In 12 years of living in Melbourne, I've felt afraid just once, in Footscray around dusk. On Thursday, I was scared to walk down Lonsdale Street in the heart of the city.

I guess part of the fear comes because of the reaction by the authorities.

Nobody, but nobody, is willing to call a spade a spade and slam the perpetrators for what this is — latent racism in society coming to the fore. Everyone, the police first and foremost, is pussyfooting around the problem and trying to characterise the naked violence as anything but an expression of racial hostility.

As long as this goes on, we'll continue to see more of such senseless violence in the suburbs. And it will embolden others in other regions of the country who have feelings of the same kind to express themselves with sticks, stones and knives.

It amazes me that the authorities don't realise that the need of the hour is to out the cause.
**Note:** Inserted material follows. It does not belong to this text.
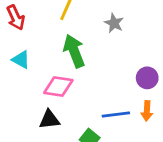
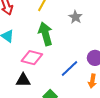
blue line: (116, 114) -> (70, 68), moved, turned -42

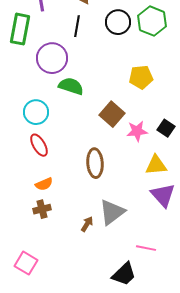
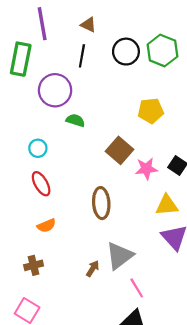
green semicircle: (71, 86) -> (75, 120), size x0.7
cyan circle: (36, 112) -> (38, 148), size x0.7
brown cross: (42, 209) -> (34, 265), moved
pink line: (146, 248) -> (137, 288), moved, turned 48

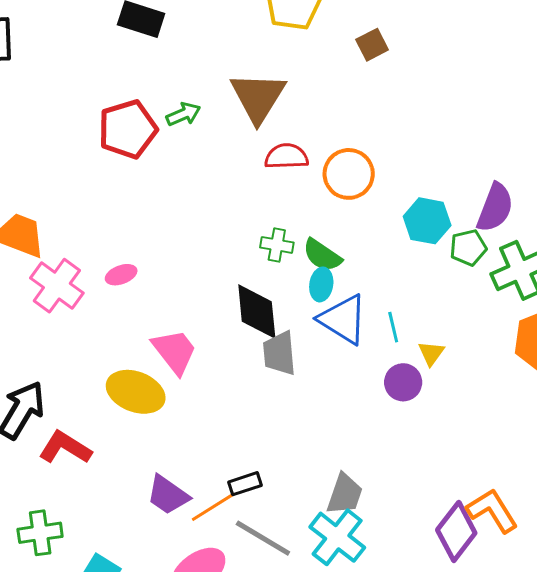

Yes, these savage beatings are one of the effects of a feeling of hostility within, fed by ill-informed radio jocks and others, over the perception that a foreign race is taking over the suburbs.

Fears about a bunch of "inferior" people taking over all the jobs that otherwise would go to "Australians". About a group that is unwilling to be quiet and behave as migrants and visiting foreigners "should".

My biggest fear is that, if nothing is done to stop this scourge, if the authorities do not stand up and shout with one voice, then the violence will start to bear fruit. And the other side will begin to think that it should assert itself.

That would be really ugly. The Indian boys who are being beaten up have kept quiet so far. It would be a tragedy if they decided that enough was enough and took the law into their own hands.

And as these things generally happen, they would unerringly pick on a decent soul, one of those who form the majority of Melbourne's populace, a person who goes about his or her business without bothering others.

If that kind of reaction does take place, then the authorities in Melbourne would suddenly find themselves in the midst of a turf war that they have helped create.

When Pauline Hanson came up with her famous statement about Asians crowding the country, there were people like Jeff Kennett around, leaders who fearlessly condemned her for what she really was.

We don't see anything like that when Indians are being beaten up by the dozen. And unless we do, it is only going to get worse. Remaining in a state of denial in the belief that labelling racism for what it is will give Australia a bad name is only going to exacerbate the problem.